斎場でふたりを下ろし来た道を戻る。国道に出ると市内の繁華街まで戻り、定岡さんは新しい客を乗せた。乗せている間に先ほどの会話を思い出す。
──使用目的もね、所謂葬儀なんかとは違うみたいなんだ。
──何かを運ぶらしいよ。
続きが気になる。
「お客さん、ちょっといいですか?」
堪らず口に出していた。
乗っていたのは30歳前後の男性だった。下を見ていた顔がすっと上がる。バックミラー越しに目が合った。

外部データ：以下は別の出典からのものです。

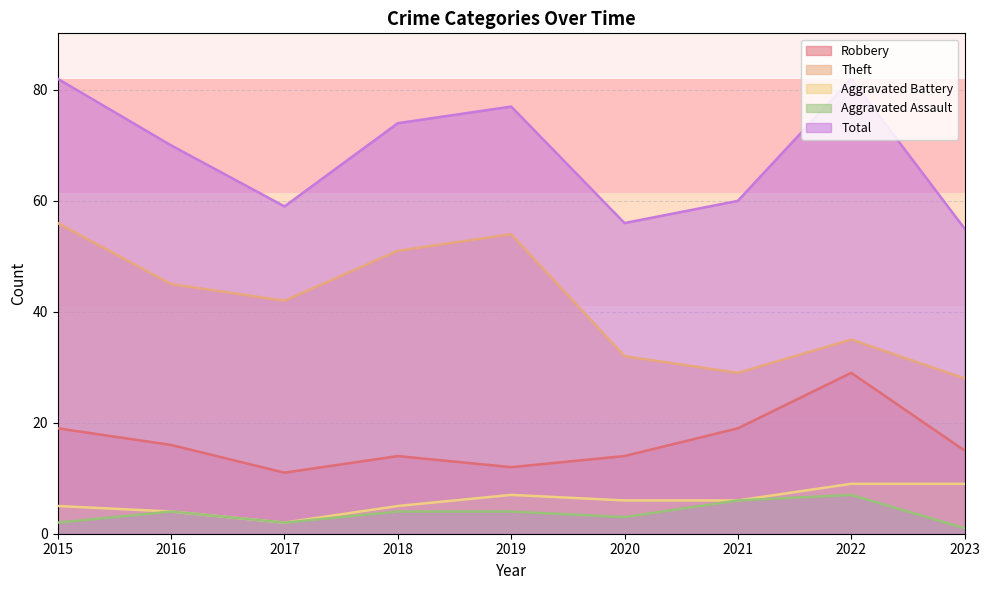

What is the highest value of the Total series?

82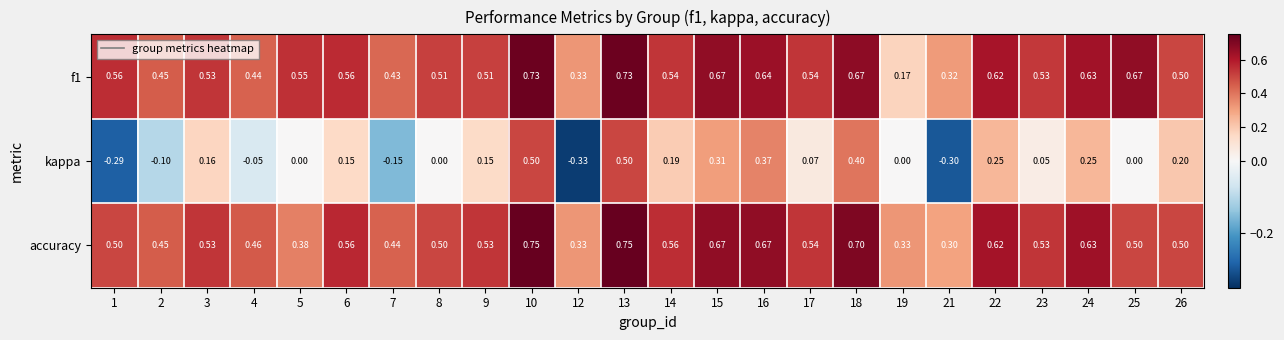

Which series has the largest range (max minus min)?

kappa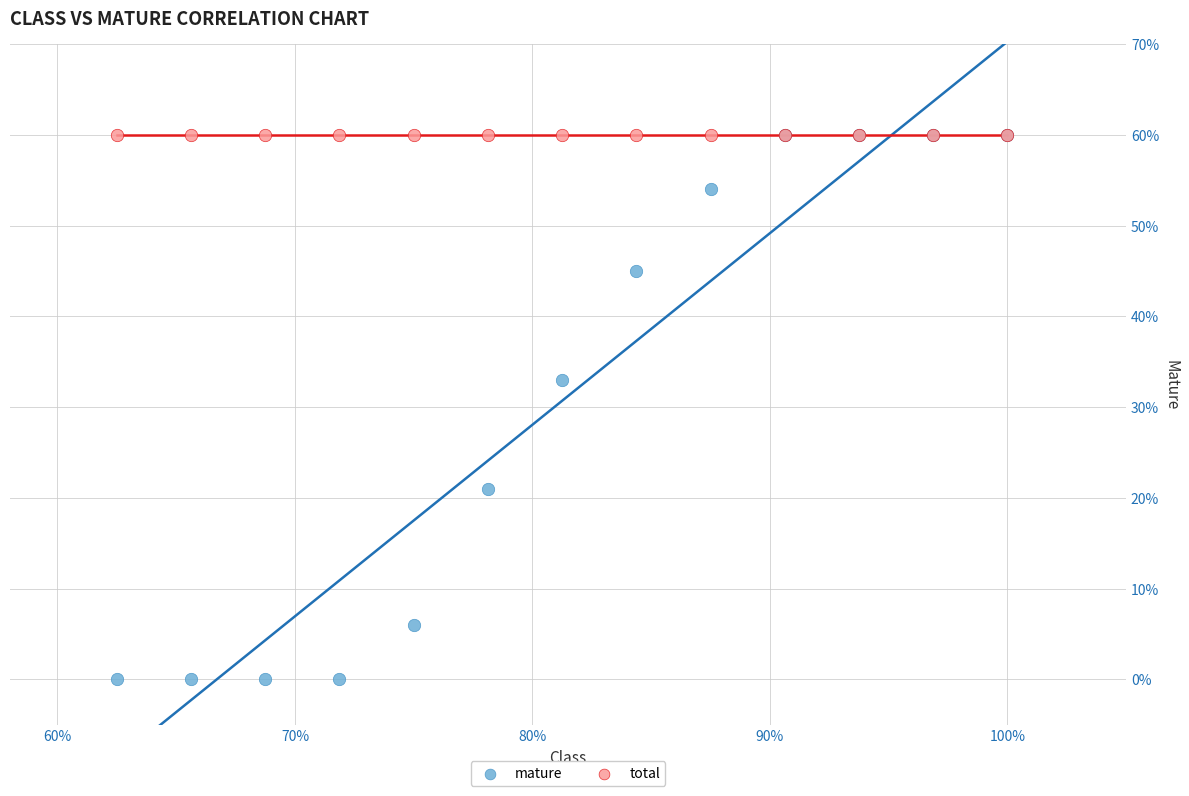

In the mature series, what Y value is closest to 30?

33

「黒い霊柩車って知ってますかねぇ。全部真っ黒に塗りたくった霊柩車らしいんですよ。別のお客さんから聞いたんですけど、話のオチになる前に降りちゃって。どうにも気になるもので、聞いちゃったんですけど」
客の男はバックミラー越しに定岡さんを見据えたまま
「ええ」とだけ答えた。
「本当ですか。この辺りを走ってるて話だけど、有名な都市伝説か何かですかね。葬儀以外の目的のものらしいってとこまでは聞いたんですが、それから後の話が気になってね。ご遺体を運ぶ以外に何があるんですかね」
「屍体を運ぶのは変わりませんよ。運ぶ先が違うんです」
「先が?一体どこへ」
「宗派が違うんです」
「ああ、つまり、その宗派の方はその黒い霊柩車で弔われると」
「弔いませんよ。滅びてはおりませんから」
おやと思った。ひょっとするとこの男が、その黒い霊柩車に関係する宗教の檀家か何かなんだろうか。これはしくじったと思った。スポーツ、政治、宗教の話はタブーだ。
「お客さん、あのこの話は…」
定岡さんは打ちきろうとしたが、
「そのお話をしたのは若い男女ではありませんか」
その言葉にぞくりとした。
「あんた、なんでそれを…」
「なに、ちょっと考えただけです。今日はあちこちで若い子の通夜がありましたから。ニュースで報じられているじゃないですか」
中学生連続死ですよと男は薄気味悪い笑みを浮かべてそう言った。
「5人でしたっけ。教室で死んでたという話、ご存知でしょう?」
その話は知っている。
「流行りの呪いか何かの最中になくなったそうじゃないですか」
「ま、呪い…」
定岡さんは車を止めた。
あまりのことに心拍数が上がり過ぎて、運転もままならなくなったんだ。
大丈夫ですかと男は変わらず薄気味悪く笑いながら問いかける。
「あ、あんたは一体」
「あなたは知らなくてもいい人ですよ。知らないほうが幸せなことは沢山ある。そうだ、これだけは教えて上げましょうか。黒い霊柩車の話には、こんな説があるんですよ」
──連れ去るのは七人だそうです。
──死んだのは5人。ふたり足りませんね。最も、
──もう足りたのかもしれませんが。
そう言って、男は金を置いて消えたという。
定岡さんの下ろした二人らしき男女を見たものは、いないという。